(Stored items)
☆ ☆ ☆ ☆ ☆
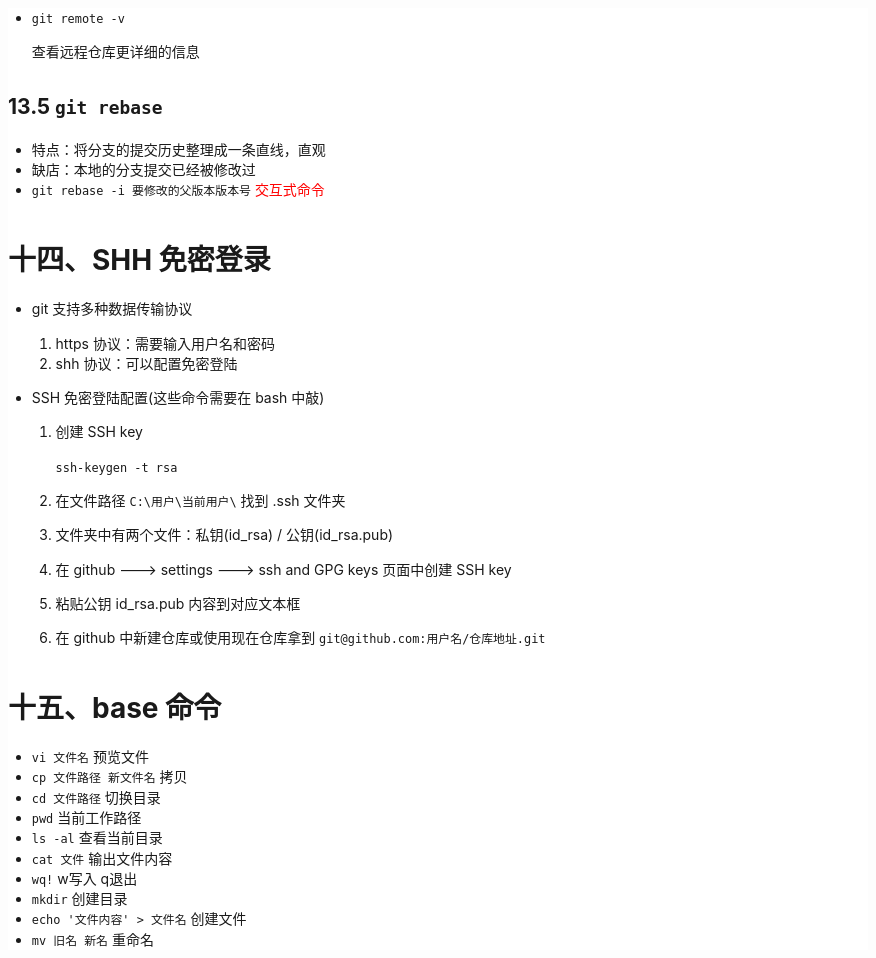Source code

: - `git remote -v`

  查看远程仓库更详细的信息



## 13.5 `git rebase`

- 特点：将分支的提交历史整理成一条直线，直观
- 缺店：本地的分支提交已经被修改过
- `git rebase -i 要修改的父版本版本号` <font color=red> 交互式命令 </font>





# 十四、SHH 免密登录

+ git 支持多种数据传输协议

  1. https 协议：需要输入用户名和密码
  2. shh 协议：可以配置免密登陆

+ SSH 免密登陆配置(这些命令需要在 bash 中敲)

  1. 创建 SSH key

     `ssh-keygen -t rsa`

  2. 在文件路径 `C:\用户\当前用户\` 找到 .ssh 文件夹

  3. 文件夹中有两个文件：私钥(id_rsa) / 公钥(id_rsa.pub)

  4. 在 github ---> settings ---> ssh and GPG keys 页面中创建 SSH key

  5. 粘贴公钥 id_rsa.pub 内容到对应文本框

  6. 在 github 中新建仓库或使用现在仓库拿到 `git@github.com:用户名/仓库地址.git`





# 十五、base 命令

- `vi 文件名`  预览文件
- `cp 文件路径 新文件名` 拷贝
- `cd 文件路径` 切换目录
- `pwd` 当前工作路径
- `ls -al` 查看当前目录
- `cat 文件` 输出文件内容
- `wq!` w写入 q退出
- `mkdir` 创建目录
- `echo '文件内容' > 文件名` 创建文件
- `mv 旧名 新名` 重命名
☆ ☆ ☆ ☆ ☆
### [THE PROBLEM]
Look through the entries above. Copy out every line holding the word "github".

### [SOLUTION TO THIS EXERCISE]
  4. 在 github ---> settings ---> ssh and GPG keys 页面中创建 SSH key
  6. 在 github 中新建仓库或使用现在仓库拿到 `git@github.com:用户名/仓库地址.git`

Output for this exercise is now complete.